▸ **EXERCISE DIRECTIONS**
An unchanged copy of all the lines below is expected, and it should contain no pictures.

▸ **PROVIDED MATERIAL**

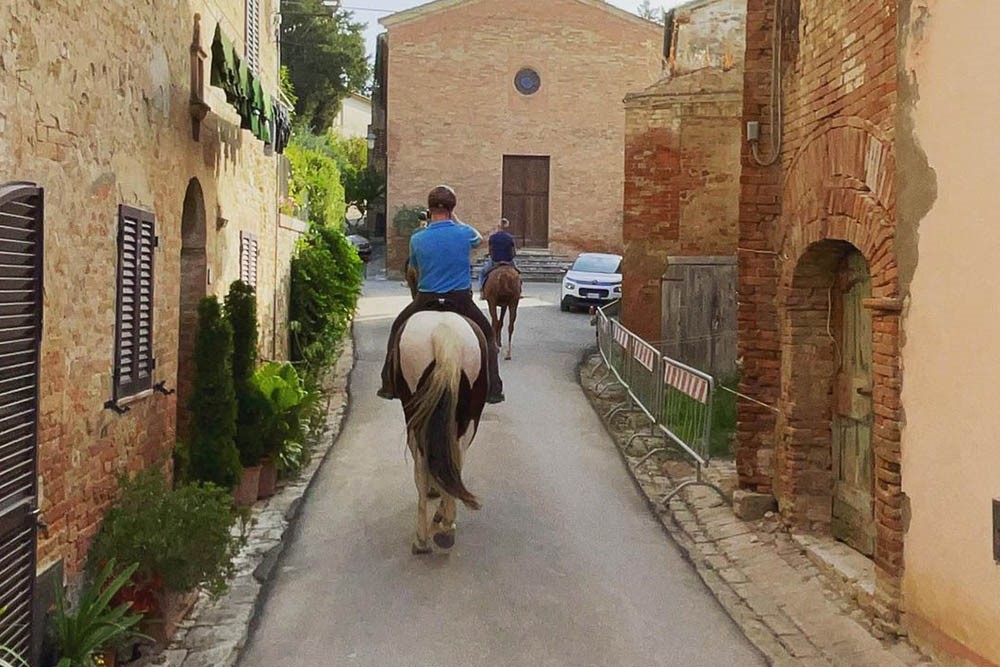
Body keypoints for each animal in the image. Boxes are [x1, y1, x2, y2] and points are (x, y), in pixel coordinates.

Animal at [398, 308, 492, 552]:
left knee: (422, 468)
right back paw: (446, 528)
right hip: (468, 419)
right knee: (456, 459)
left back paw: (423, 538)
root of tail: (444, 332)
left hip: (417, 419)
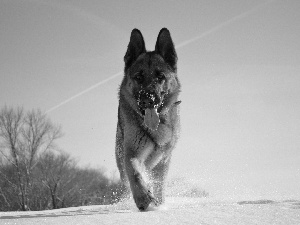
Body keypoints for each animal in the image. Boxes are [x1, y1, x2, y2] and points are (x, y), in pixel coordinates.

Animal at [115, 28, 180, 211]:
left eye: (160, 77)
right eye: (138, 77)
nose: (147, 100)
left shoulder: (163, 160)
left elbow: (159, 185)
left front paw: (157, 203)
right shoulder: (132, 153)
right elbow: (135, 173)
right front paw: (143, 198)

▸ **SOLUTION TO THE PROBLEM**
Body keypoints for each animal in the image. Boxes are [x1, y1, x2, y2] and points are (x, y), in pixel coordinates.

Animal at [398, 308, 492, 552]:
left knee: (422, 468)
right back paw: (446, 528)
right hip: (468, 419)
right knee: (456, 459)
left back paw: (423, 538)
root of tail: (444, 332)
left hip: (417, 419)
Body keypoints for each animal in the image. Boxes are [x1, y1, x2, y2] and points are (x, y), in pixel coordinates.

Animal at [115, 28, 180, 211]:
left eye: (160, 77)
right eye: (138, 77)
nose: (147, 100)
left shoulder: (163, 160)
left elbow: (159, 185)
left front paw: (157, 203)
right shoulder: (132, 153)
right elbow: (135, 173)
right front paw: (143, 198)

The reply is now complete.